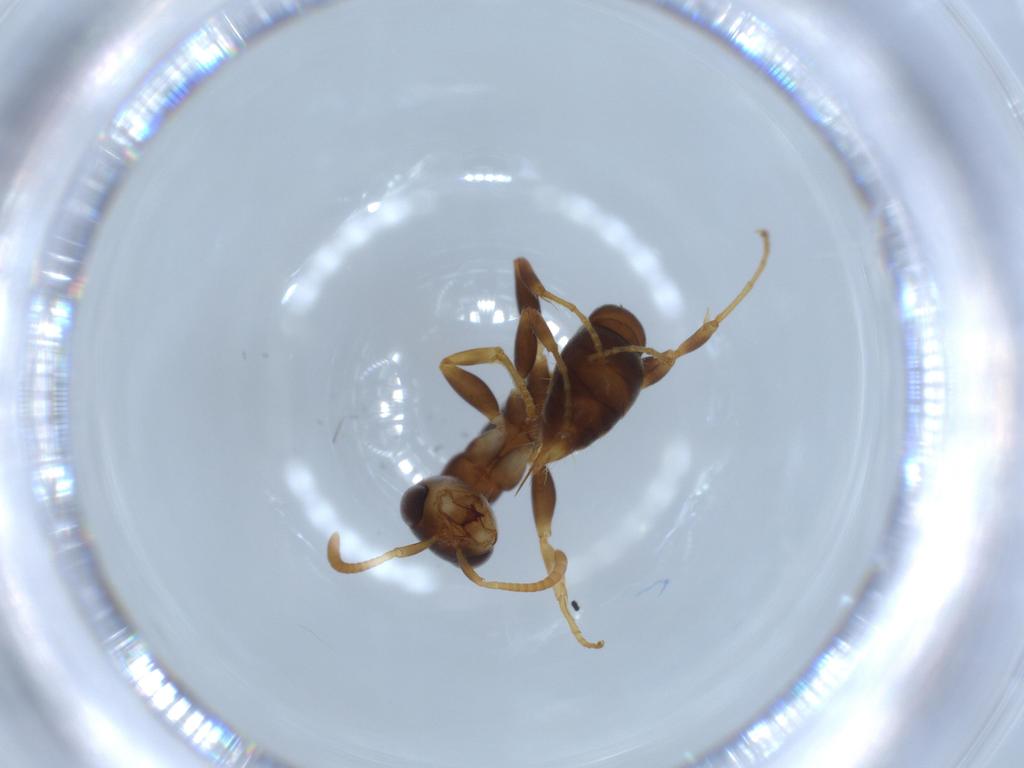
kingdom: Animalia
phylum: Arthropoda
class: Insecta
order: Hymenoptera
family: Formicidae
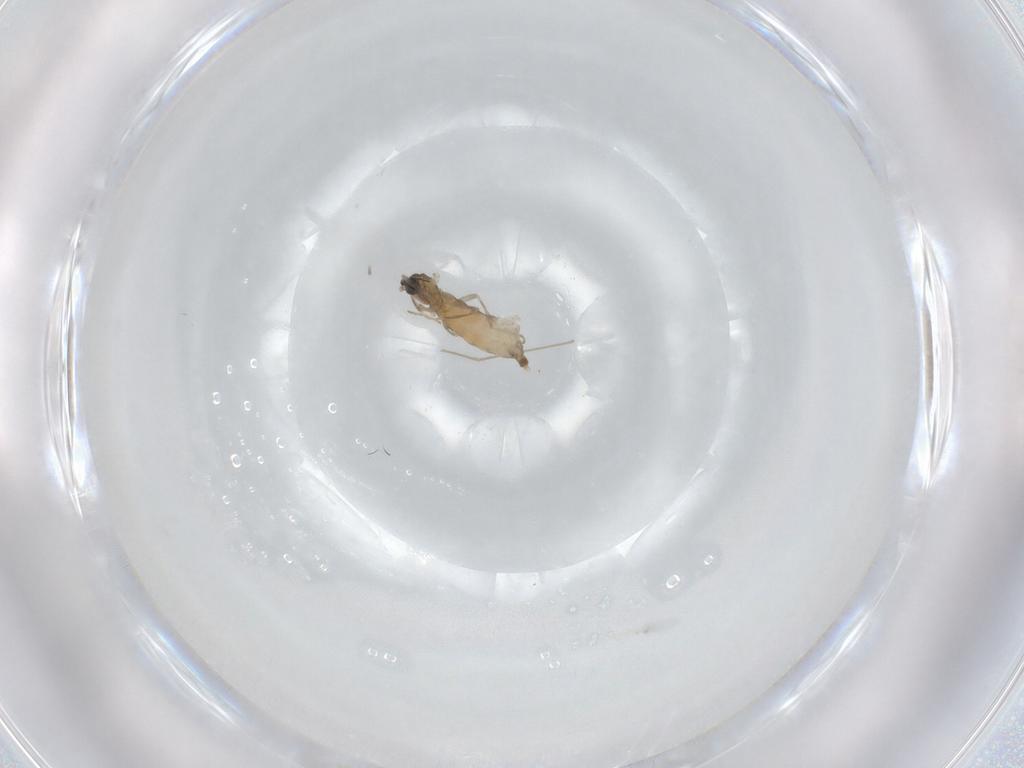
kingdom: Animalia
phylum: Arthropoda
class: Insecta
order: Diptera
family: Cecidomyiidae
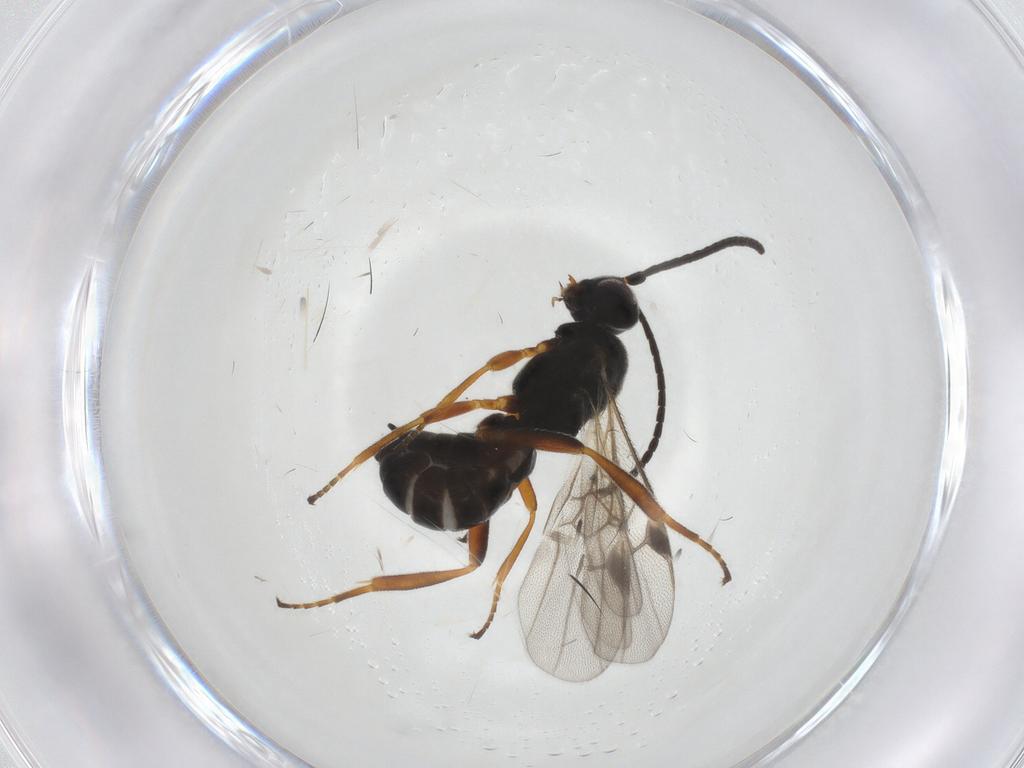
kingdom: Animalia
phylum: Arthropoda
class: Insecta
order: Hymenoptera
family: Braconidae
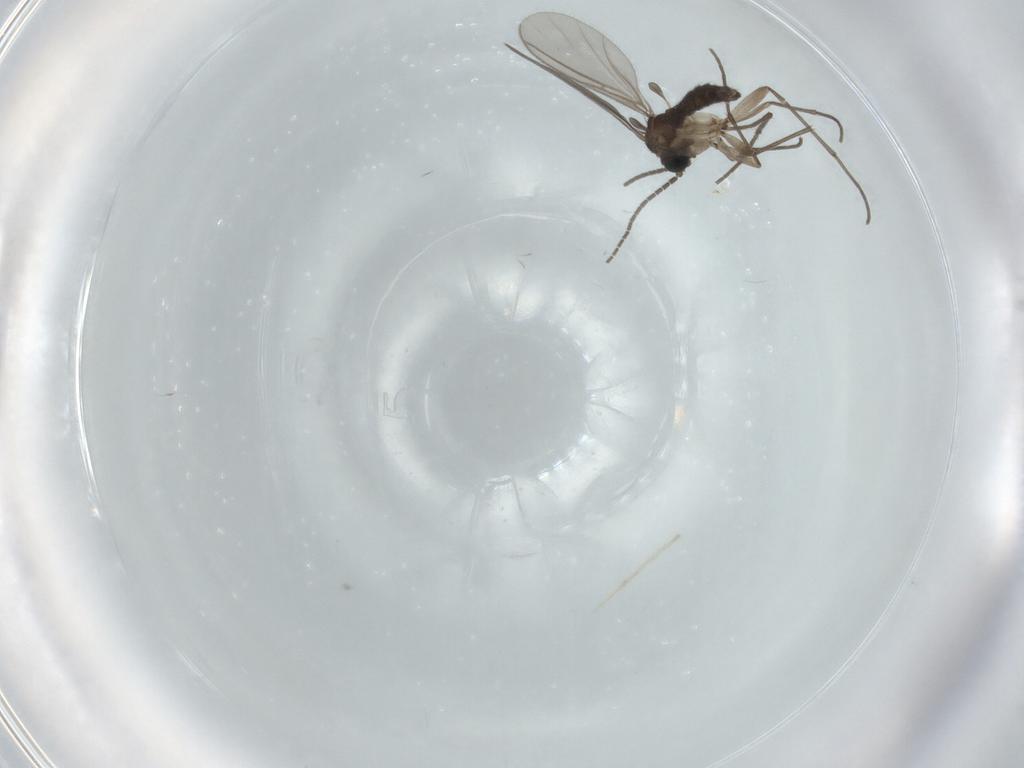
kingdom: Animalia
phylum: Arthropoda
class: Insecta
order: Diptera
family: Sciaridae
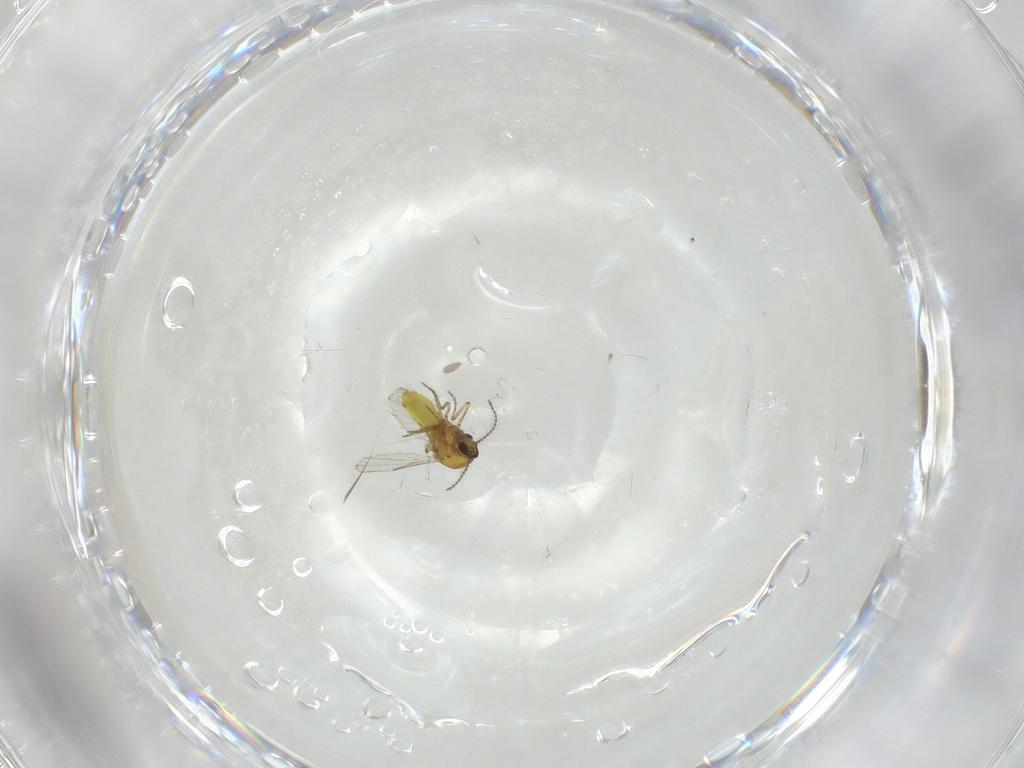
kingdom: Animalia
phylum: Arthropoda
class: Insecta
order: Diptera
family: Ceratopogonidae
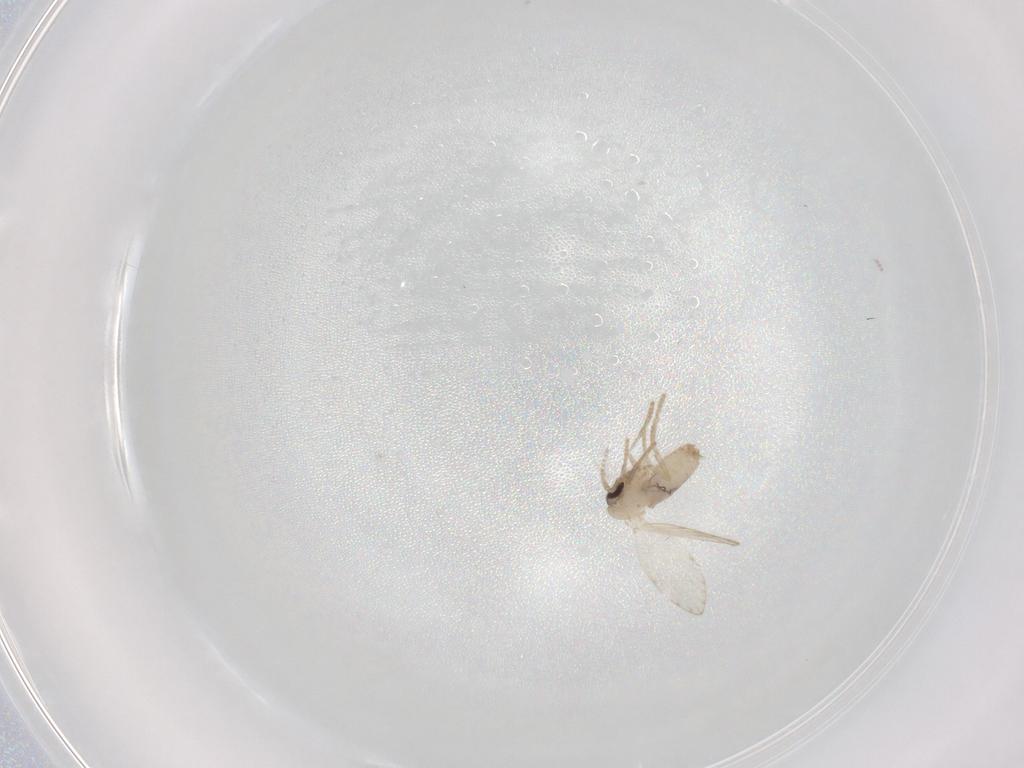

▬▬▬▬▬▬▬▬▬▬

- THE PROBLEM: Please rewrite the lines of all the records above as a Markdown table with the columns Row and Line, numbering each row and leaving out blank lines and the pictures.

- SOLUTION FOR THIS EXERCISE:
| Row | Line |
|---|---|
| 1 | kingdom: Animalia |
| 2 | phylum: Arthropoda |
| 3 | class: Insecta |
| 4 | order: Hymenoptera |
| 5 | family: Formicidae |
| 6 | kingdom: Animalia |
| 7 | phylum: Arthropoda |
| 8 | class: Insecta |
| 9 | order: Diptera |
| 10 | family: Cecidomyiidae |
| 11 | kingdom: Animalia |
| 12 | phylum: Arthropoda |
| 13 | class: Insecta |
| 14 | order: Hymenoptera |
| 15 | family: Braconidae |
| 16 | kingdom: Animalia |
| 17 | phylum: Arthropoda |
| 18 | class: Insecta |
| 19 | order: Diptera |
| 20 | family: Sciaridae |
| 21 | kingdom: Animalia |
| 22 | phylum: Arthropoda |
| 23 | class: Insecta |
| 24 | order: Diptera |
| 25 | family: Ceratopogonidae |